Did I add any value to life? To humanity? To the other?
To myself? Or did I just push life forward, without greater qualification, without greater reflection? What did I do this year?
This is one of the things that weighs the most. Realize that our time is being empty. It is essential that we learn to value our time, to put life into our time, to make sure there is a shift of consciousness, so that we look back and have that super pleasant feeling of duty fulfilled, which is one of the attributes of lightness.
Wasting time gives us a lot of weight. It weighs our conscience too much. So, now talking a little about lightness, let's see that one of the things that give us lightness is to know how to see the beauty of life.
Have you noticed that? When we use what we talked about back there, we are present in body, mind and soul, in the present moment. We pay attention to details that are sometimes subtle, simple, and we are happy with that.
We understand how nature works. At all times, things are happening around us, and these things have something to teach us. As the traditions say, if something had nothing to teach me, it would have been taken from my life.
Sometimes small things, a scene from your window, a scene when you are walking to work, a detail of nature, the behavior of a child, pure and simple things, a little animal sometimes playing with his toys, these simple things that animals and children know how to value so much. When we start to notice in detail, when we are meticulous, and we look at the beauty of life, this gives us a lot of lightness. Because we realize that despite any adversity, life gives us a lot.

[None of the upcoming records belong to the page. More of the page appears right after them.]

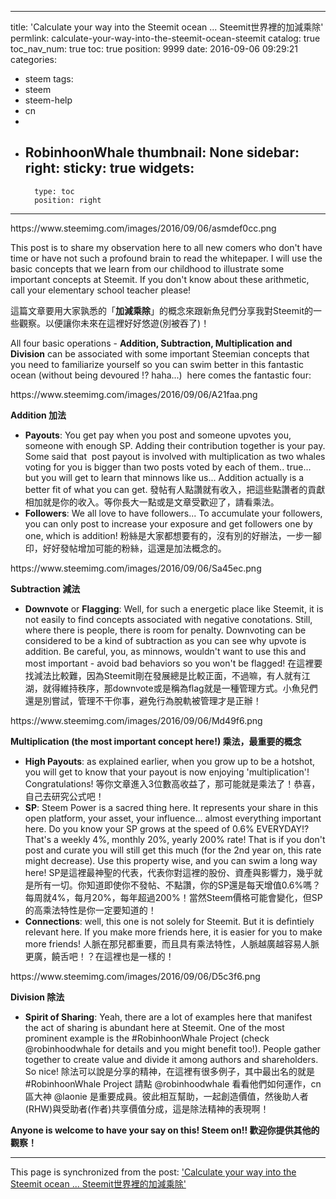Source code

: 
---
title: 'Calculate your way into the Steemit ocean ... Steemit世界裡的加減乘除'
permlink: calculate-your-way-into-the-steemit-ocean-steemit
catalog: true
toc_nav_num: true
toc: true
position: 9999
date: 2016-09-06 09:29:21
categories:
- steem
tags:
- steem
- steem-help
- cn
- 
- RobinhoonWhale
thumbnail: None
sidebar:
    right:
        sticky: true
widgets:
    -
        type: toc
        position: right
---


<html>
<p>https://www.steemimg.com/images/2016/09/06/asmdef0cc.png</p>
<p>This post is to share my observation here to all new comers who don't have time or have not such a profound brain to read the whitepaper. I will use the basic concepts that we learn from our childhood to illustrate some important concepts at Steemit. If you don't know about these arithmetic, call your elementary school teacher please!</p>
<p>這篇文章要用大家孰悉的「<strong>加減乘除</strong>」的概念來跟新魚兒們分享我對Steemit的一些觀察。以便讓你未來在這裡好好悠遊(別被吞了)！</p>
<p>All four basic operations - <strong>Addition, Subtraction, Multiplication and Division</strong> can be associated with some important Steemian concepts that you need to familiarize yourself so you can swim better in this fantastic ocean (without being devoured !? haha...) &nbsp;here comes the fantastic four:</p>
<p>https://www.steemimg.com/images/2016/09/06/A21faa.png</p>
<p><strong>Addition 加法</strong></p>
<ul>
  <li><strong>Payouts</strong>: You get pay when you post and someone upvotes you, someone with enough SP. Adding their contribution together is your pay. Some said that &nbsp;post payout is involved with multiplication as two whales voting for you is bigger than two posts voted by each of them.. true... but you will get to learn that minnows like us... Addition actually is a better fit of what you can get. 發帖有人點讚就有收入，把這些點讚者的貢獻相加就是你的收入。等你長大一點或是文章受歡迎了，請看乘法。</li>
  <li><strong>Followers</strong>: We all love to have followers... To accumulate your followers, you can only post to increase your exposure and get followers one by one, which is addition! 粉絲是大家都想要有的，沒有別的好辦法，一步一腳印，好好發帖增加可能的粉絲，這還是加法概念的。</li>
</ul>
<p>https://www.steemimg.com/images/2016/09/06/Sa45ec.png</p>
<p><strong>Subtraction 減法</strong></p>
<ul>
  <li><strong>Downvote</strong> or <strong>Flagging</strong>: Well, for such a energetic place like Steemit, it is not easily to find concepts associated with negative conotations. Still, where there is people, there is room for penalty. Downvoting can be considered to be a kind of subtraction as you can see why upvote is addition. Be careful, you, as minnows, wouldn't want to use this and most important - avoid bad behaviors so you won't be flagged! 在這裡要找減法比較難，因為Steemit剛在發展總是比較正面，不過嘛，有人就有江湖，就得維持秩序，那downvote或是稱為flag就是一種管理方式。小魚兒們還是別嘗試，管理不干你事，避免行為脫軌被管理才是正辦！</li>
</ul>
<p>https://www.steemimg.com/images/2016/09/06/Md49f6.png</p>
<p><strong>Multiplication (the most important concept here!) 乘法，最重要的概念</strong></p>
<ul>
  <li><strong>High Payouts</strong>: as explained earlier, when you grow up to be a hotshot, you will get to know that your payout is now enjoying 'multiplication'! Congratulations! 等你文章進入3位數高收益了，那可能就是乘法了！恭喜，自己去研究公式吧！</li>
  <li><strong>SP</strong>: Steem Power is a sacred thing here. It represents your share in this open platform, your asset, your influence... almost everything important here. Do you know your SP grows at the speed of 0.6% EVERYDAY!? That's a weekly 4%, monthly 20%, yearly 200% rate! That is if you don't post and curate you will still get this much (for the 2nd year on, this rate might decrease). Use this property wise, and you can swim a long way here! SP是這裡最神聖的代表，代表你對這裡的股份、資產與影響力，幾乎就是所有一切。你知道即使你不發帖、不點讚，你的SP還是每天增值0.6%嗎？每周就4%，每月20%，每年超過200%！當然Steem價格可能會變化，但SP的高乘法特性是你一定要知道的！</li>
  <li><strong>Connections</strong>: well, this one is not solely for Steemit. But it is defintiely relevant here. If you make more friends here, it is easier for you to make more friends!&nbsp;人脈在那兒都重要，而且具有乘法特性，人脈越廣越容易人脈更廣，饒舌吧！？在這裡也是一樣的！</li>
</ul>
<p>https://www.steemimg.com/images/2016/09/06/D5c3f6.png</p>
<p><strong>Division 除法</strong></p>
<ul>
  <li><strong>Spirit of Sharing</strong>: Yeah, there are a lot of examples here that manifest the act of sharing is abundant here at Steemit. One of the most prominent example is the #RobinhoonWhale Project (check @robinhoodwhale for details and you might benefit too!). People gather together to create value and divide it among authors and shareholders. So nice!&nbsp;除法可以說是分享的精神，在這裡有很多例子，其中最出名的就是 #RobinhoonWhale Project 請點 @robinhoodwhale 看看他們如何運作，cn區大神 @laonie 是重要成員。彼此相互幫助，一起創造價值，然後助人者(RHW)與受助者(作者)共享價值分成，這是除法精神的表現啊！</li>
</ul>
<p><strong>Anyone is welcome to have your say on this! Steem on!! 歡迎你提供其他的觀察！</strong></p>
</html>

- - -

This page is synchronized from the post: ['Calculate your way into the Steemit ocean ... Steemit世界裡的加減乘除'](https://steemit.com/@deanliu/calculate-your-way-into-the-steemit-ocean-steemit)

Life gives us a lot all the time. And this observation gives us a lot of lightness. In short, lightness comes from loving life and knowing how to flow with it.
Knowing how to make it more and more consistent with nature. With which it can take us forward more and more. Lightness comes from knowing how to love life.
The Stoics called this amor fati, amor fatum. To love fate, destiny, life as it presents itself. And knowing how to walk at the pace it proposes.
To flow with it. We are fluid beings. We were made to flow through the obstacles of life.
To flow, letting it take us. And appreciating the beauty of each moment. When we love life, we have a lot of lightness.
That is, look to your future. Look to your next year. And love the future.
And say, this will be the year I will grow. This will be the year I will leave bigger than I entered. The New Year of 2024 will not take me to the same point that the New Year of 2023 left me.
I will flow in this time. I will take advantage of the time. I will put life inside it.
And I will get bigger on the other side. This means facing life with lightness. Leave behind, on December 31st, leave behind the burden you carry.
Both on the physical plane, on the emotional plane, on the mental plane. And face your future with lightness. I'm sure this is one of the most productive and favorable votes I can make for your new year.
And from this vote, I wish you a year of many achievements, of many happiness and of much lightness. A hug for you. Thank you.